Buckwheat

Buckwheat – this name might suggest that it is a type of cereal similar to wheat. But buckwheat has no connection with wheat whatsoever. In fact, it is a fruit seed that is closely related to rhubarb, sorrel and knotweed.
Buckwheat’s beneficial effects are due in part to its rich supply of flavonoids, particularly rutin. Buckwheat’s lipid-lowering activity is largely due to rutin and other flavonoid compounds. These compounds help maintain blood flow, keep platelets from clotting excessively (platelets are compounds in blood that, when triggered, clump together, thus preventing excessive blood loss, and protect LDL from free radical oxidation into potentially harmful cholesterol oxides. This is very important for maintaining heart health.

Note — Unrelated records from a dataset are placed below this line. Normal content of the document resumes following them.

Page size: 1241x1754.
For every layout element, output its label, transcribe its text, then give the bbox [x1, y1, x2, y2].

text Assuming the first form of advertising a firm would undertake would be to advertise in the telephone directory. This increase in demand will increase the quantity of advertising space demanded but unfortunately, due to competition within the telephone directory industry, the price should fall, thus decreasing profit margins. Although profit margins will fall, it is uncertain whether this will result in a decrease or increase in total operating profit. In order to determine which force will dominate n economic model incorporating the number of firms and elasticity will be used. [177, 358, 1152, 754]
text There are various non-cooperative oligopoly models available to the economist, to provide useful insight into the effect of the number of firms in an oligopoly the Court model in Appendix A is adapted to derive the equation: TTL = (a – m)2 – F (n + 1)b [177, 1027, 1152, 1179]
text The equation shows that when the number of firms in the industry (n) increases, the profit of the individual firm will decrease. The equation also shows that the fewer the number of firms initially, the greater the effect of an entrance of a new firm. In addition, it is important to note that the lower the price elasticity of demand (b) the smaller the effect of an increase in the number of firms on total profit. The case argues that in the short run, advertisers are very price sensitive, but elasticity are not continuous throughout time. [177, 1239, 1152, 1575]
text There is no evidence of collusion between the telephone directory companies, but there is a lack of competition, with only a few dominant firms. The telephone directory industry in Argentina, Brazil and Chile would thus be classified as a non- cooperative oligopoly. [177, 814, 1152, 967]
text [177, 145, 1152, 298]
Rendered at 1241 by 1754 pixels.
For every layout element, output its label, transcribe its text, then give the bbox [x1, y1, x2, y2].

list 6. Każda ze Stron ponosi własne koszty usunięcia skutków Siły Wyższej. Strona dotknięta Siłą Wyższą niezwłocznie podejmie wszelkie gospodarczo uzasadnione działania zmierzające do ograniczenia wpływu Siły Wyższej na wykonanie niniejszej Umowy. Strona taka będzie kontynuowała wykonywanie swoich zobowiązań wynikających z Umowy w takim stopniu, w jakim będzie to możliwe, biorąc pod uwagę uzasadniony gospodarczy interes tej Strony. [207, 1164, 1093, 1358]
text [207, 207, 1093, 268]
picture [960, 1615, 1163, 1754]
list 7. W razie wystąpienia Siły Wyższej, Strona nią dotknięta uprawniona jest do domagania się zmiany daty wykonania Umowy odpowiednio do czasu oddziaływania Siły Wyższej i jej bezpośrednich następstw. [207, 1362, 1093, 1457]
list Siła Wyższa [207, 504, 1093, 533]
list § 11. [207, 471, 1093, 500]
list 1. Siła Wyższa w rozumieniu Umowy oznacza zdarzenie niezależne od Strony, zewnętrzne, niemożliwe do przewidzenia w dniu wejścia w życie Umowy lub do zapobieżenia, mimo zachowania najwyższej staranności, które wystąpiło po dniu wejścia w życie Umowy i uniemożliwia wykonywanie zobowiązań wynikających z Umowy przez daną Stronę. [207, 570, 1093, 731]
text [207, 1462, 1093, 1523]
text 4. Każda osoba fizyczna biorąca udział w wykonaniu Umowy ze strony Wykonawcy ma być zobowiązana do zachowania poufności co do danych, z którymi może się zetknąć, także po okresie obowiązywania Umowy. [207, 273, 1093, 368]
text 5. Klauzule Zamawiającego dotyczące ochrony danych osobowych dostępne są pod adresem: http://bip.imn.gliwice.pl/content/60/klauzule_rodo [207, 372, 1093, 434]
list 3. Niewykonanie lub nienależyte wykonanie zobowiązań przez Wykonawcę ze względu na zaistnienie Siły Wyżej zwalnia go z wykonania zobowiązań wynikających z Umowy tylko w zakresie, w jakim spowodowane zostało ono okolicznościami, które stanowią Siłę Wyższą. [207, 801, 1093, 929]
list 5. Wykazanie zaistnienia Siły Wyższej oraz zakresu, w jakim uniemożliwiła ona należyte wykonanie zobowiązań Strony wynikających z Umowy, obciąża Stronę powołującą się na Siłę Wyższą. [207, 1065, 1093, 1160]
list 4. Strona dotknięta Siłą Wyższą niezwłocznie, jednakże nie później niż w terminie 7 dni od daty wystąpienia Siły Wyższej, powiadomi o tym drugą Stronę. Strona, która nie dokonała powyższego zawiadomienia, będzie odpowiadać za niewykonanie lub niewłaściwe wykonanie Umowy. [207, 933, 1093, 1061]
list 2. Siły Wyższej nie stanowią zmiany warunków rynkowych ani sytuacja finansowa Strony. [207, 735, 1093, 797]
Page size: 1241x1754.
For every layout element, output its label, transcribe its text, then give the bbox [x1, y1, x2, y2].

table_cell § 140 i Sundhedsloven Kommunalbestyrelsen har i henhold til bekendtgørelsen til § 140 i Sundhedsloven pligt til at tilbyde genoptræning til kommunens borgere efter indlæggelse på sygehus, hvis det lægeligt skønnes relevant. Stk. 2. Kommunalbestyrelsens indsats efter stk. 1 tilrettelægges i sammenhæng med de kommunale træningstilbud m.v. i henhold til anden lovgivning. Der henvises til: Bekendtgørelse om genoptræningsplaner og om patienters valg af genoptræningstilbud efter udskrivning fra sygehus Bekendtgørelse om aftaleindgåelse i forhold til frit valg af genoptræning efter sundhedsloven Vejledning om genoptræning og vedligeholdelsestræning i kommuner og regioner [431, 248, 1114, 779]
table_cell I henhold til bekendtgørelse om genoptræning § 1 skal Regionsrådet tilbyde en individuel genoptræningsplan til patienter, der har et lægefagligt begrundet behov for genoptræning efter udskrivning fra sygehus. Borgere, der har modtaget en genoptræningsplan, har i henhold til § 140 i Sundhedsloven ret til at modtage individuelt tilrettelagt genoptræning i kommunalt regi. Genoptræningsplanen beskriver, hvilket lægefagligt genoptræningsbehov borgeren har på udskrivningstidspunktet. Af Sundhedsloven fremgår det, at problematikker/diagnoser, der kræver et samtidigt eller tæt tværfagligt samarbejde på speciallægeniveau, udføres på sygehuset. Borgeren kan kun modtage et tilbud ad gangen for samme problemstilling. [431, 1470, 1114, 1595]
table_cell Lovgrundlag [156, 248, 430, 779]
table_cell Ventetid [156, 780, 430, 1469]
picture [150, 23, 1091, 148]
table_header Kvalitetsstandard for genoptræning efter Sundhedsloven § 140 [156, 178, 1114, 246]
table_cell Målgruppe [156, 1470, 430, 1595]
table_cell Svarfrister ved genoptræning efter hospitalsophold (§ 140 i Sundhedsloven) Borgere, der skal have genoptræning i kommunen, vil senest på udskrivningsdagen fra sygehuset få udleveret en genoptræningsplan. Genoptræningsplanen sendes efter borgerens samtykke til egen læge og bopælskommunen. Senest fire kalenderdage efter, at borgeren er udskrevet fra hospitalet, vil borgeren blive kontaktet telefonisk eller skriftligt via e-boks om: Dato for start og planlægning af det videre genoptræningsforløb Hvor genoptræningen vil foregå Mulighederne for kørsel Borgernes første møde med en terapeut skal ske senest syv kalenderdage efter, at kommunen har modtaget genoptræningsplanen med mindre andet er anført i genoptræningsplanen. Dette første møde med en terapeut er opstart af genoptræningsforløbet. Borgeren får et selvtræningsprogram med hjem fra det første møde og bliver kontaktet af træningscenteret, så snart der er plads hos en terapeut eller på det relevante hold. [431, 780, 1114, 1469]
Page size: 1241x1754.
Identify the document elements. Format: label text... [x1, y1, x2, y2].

Buckwheat is also a good source of magnesium. This mineral relaxes blood vessels, improving blood flow and nutrient delivery, this aiding to maintain healthy blood pressure.
Buckwheat contains linoleic acid, vitamins (B1, B2, B3, B5, E, P), essential amino acids, minerals – chromium, copper, manganese, folic acid – and is an excellent source of magnesium. These proprieties recommend buckwheat as having a pronounced Yang feature
Due to the presence of inosit, buckwheat adjusts metabolism, fat and the lipo-soluble vitamins. It also helps the liver in processing hormones, medicines, and glucoses, with a protective hepatic effect.
Buckwheat provides the necessary amount of proteins necessary for the body because it contains essential amino acids which the body cannot synthesize and who need to be taken from one’s daily nutrition.